/yodb

A lightweight and fast key-value storage engine based on the buffer tree.

Primary LanguageC++

YoDB Total views

A lightweight and fast key-value storage engine based on the buffer tree.

Purpose

There have already been several KV databases like tokudb and cascadb, which are using buffer tree as the underlying data structure to optimize written operation. But their code seems to be a little complex and hard for the beginners to understand the core idea of how the tree really works in multi-threaded environment.

So I write this storage engine which named yodb (yo just helps for funny pronunciation), try to meet the need of those guys who want to have a quick introspect of this beautiful algorithm. Yodb has an excellent performance that can handle millions of read/written requests at a time with only 6K source lines of code, and also of course has a detailed notation.

Performance

Setup

We use a database with a million entries.
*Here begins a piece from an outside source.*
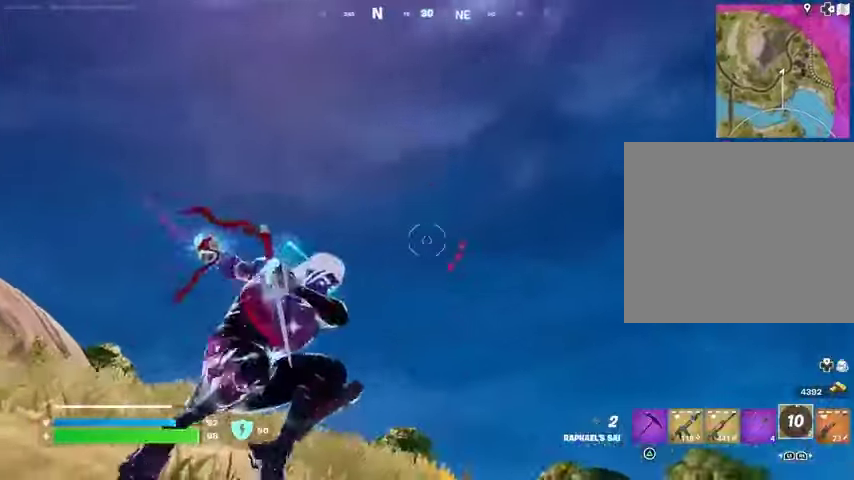
{"buttons": [], "left_stick": "up-left", "right_stick": "center", "events": [[133, "right_stick", "down"], [400, "right_stick", "center"]]}
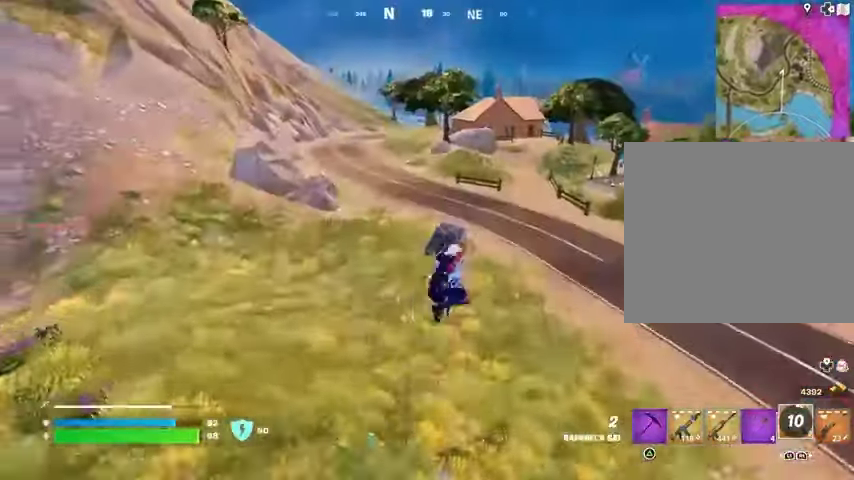
{"buttons": [], "left_stick": "up", "right_stick": "center", "events": [[233, "left_stick", "up"], [300, "L1", "down"], [367, "L1", "up"], [433, "L1", "down"], [500, "L1", "up"]]}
Each entry has a 16 byte key, and a 100 byte value.

yodb:       version 0.1
Date:       Tue Dec 17 15:00:09 2013
CPU:        4 * Intel(R) Core(TM)2 Quad CPU    Q8300  @ 2.50GHz
CPUCache:   2048 KB
Keys:       16 bytes each
Values:     100 bytes each 
Entries:    1000000
RawSize:    110.6 MB (estimated)
FileSize:   110.6 MB (estimated, compression disabled)

Write performance

fillseq      :       4.989 micros/op;   22.2 MB/s     
fillrandom   :       5.223 micros/op;   21.2 MB/s 

Each "op" above corresponds to a read/write of a single key/value pair. I.e., a random write benchmark goes at approximately 200,000 writes per second.

Read performance

readseq      :       2.653 micros/op;   41.7 MB/s  
readrandom   :       7.804 micros/op;    6.4 MB/s  
readhot      :       2.662 micros/op;   41.6 MB/s  

Usage

Include to your header

#include <yodb/db.h>

using namespace yodb;

Options opts;
opts.comparator = new BytewiseComparator();
opts.env = new Env("/your/database/path");

DB* db = new DB("your_db_name", opts);
if (!db->init()) {
    fprintf(stderr, "error initialize database\n");
}

Write

if (!db->put("Shanghai", "Minhang part")) {
    fprintf(stderr, "insert error\n");
}

Read

Slice value;
if (!db->get("Guangzhou", value)) {
    fprintf(stderr, "read error\n");
}

Delete

if (!db->del("Beijing")) {
    fprintf(stderr, "delete error\n");
}

Exit

delete db;
delete opts.comparator;
delete opts.env;

Further work

  • Make lock independent with the tree.
  • Add bloom filter to accelerate read operation.
  • Add memory table just like leveldb